**Exercise 1**
In the source extract, why could the large lipoma in Figure 12-25 be coded as 21931? Answer in one to three sentences.
**Exercise 2**
List every billing or diagnosis code number given in the source extract, with what each one covers.

**Source extract**

Another very good alternative is serial needling. This can be done in the office or at home by a capable patient who is given sterile needles. The success rate is 70% with minimal expense aside from office visits.8 Another option is excision of the cyst in the office with a small rotation flap pinned with two small sutures. This requires a digital block and a surgical tray, but the long-term cure rate may rival joint surgery.9 A similar but simpler technique was described wherein a three-sided or fingertip-shaped pedicle is created around the cyst and undermined—creating a small flap. Then, instead of rotating or transposing the cyst containing flap, tack it back down with one or two sutures. The scarring that forms theoretically blocks a path from the joint space to the cyst.10
Coding and Billing Pearls
Lipomas may also be coded with the new 2010 CPT codes for excision of a subcutaneous tumor based on anatomic location. Some coders advocate using these codes only for deep lipomas including those under fascia or under muscle. Other coders state that all lipomas should be coded with these codes. See Table 38-13 in Chapter 38, Surviving Financially, for the specific soft tissue tumor codes based on location of the lipoma. The most commonly needed codes for lipomas are listed in Table 12-1. These soft tissue tumor codes are all inclusive. Neither the length of the incision nor the type of repair that is used matter. The large lipoma in Figure 12-25 was deep based on the visibility of the latissimus dorsi muscle at the time of excision and could easily be coded as 21931. If a decision is made to code it as a skin lesion (an acceptable alternative), then the code used would be 11446 for a benign skin lesion excised with a diameter over 4.0 cm. Both coding methods pay well and are considered legitimate for the procedure performed. The specific ICD-9 codes for lipomas are 214.0 for the face and 214.1 for other areas.

**Given entries**
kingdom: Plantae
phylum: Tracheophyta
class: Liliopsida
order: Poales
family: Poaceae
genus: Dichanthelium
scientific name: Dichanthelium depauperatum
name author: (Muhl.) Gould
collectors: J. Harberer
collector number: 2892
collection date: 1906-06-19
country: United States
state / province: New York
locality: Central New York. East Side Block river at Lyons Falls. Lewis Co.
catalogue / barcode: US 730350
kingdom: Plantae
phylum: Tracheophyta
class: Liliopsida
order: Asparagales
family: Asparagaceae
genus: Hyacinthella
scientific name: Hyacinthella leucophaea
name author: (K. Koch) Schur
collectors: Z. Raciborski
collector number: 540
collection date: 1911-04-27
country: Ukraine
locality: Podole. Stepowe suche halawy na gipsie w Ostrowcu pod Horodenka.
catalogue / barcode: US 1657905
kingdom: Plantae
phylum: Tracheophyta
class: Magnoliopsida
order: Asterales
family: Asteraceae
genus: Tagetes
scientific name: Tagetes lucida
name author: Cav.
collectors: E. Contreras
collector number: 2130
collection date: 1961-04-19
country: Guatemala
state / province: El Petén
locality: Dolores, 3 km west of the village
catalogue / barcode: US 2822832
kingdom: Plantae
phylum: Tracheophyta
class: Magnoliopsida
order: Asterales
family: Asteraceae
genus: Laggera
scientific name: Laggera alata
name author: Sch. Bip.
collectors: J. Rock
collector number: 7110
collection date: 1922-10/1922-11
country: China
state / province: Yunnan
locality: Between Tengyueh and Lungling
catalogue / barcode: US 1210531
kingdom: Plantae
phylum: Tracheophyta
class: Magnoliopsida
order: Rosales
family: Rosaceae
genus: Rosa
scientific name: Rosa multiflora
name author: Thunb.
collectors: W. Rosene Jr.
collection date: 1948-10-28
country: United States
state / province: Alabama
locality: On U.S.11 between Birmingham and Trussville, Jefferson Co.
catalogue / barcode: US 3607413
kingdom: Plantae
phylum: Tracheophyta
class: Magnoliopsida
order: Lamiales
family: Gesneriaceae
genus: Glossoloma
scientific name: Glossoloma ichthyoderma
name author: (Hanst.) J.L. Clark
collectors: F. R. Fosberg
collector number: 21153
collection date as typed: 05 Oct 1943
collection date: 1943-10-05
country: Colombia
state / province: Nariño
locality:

**Expected answer 1**
The lipoma was judged deep because the latissimus dorsi muscle was visible when it was excised. Some coders use the soft tissue tumor codes for deep lipomas, including those under fascia or under muscle, so 21931 could be used.

**Expected answer 2**
- 21931: the soft tissue tumor code that could be used for the deep lipoma in Figure 12-25
- 11446: excision of a benign skin lesion with a diameter over 4.0 cm
- 214.0: ICD-9 code for lipomas of the face
- 214.1: ICD-9 code for lipomas of other areas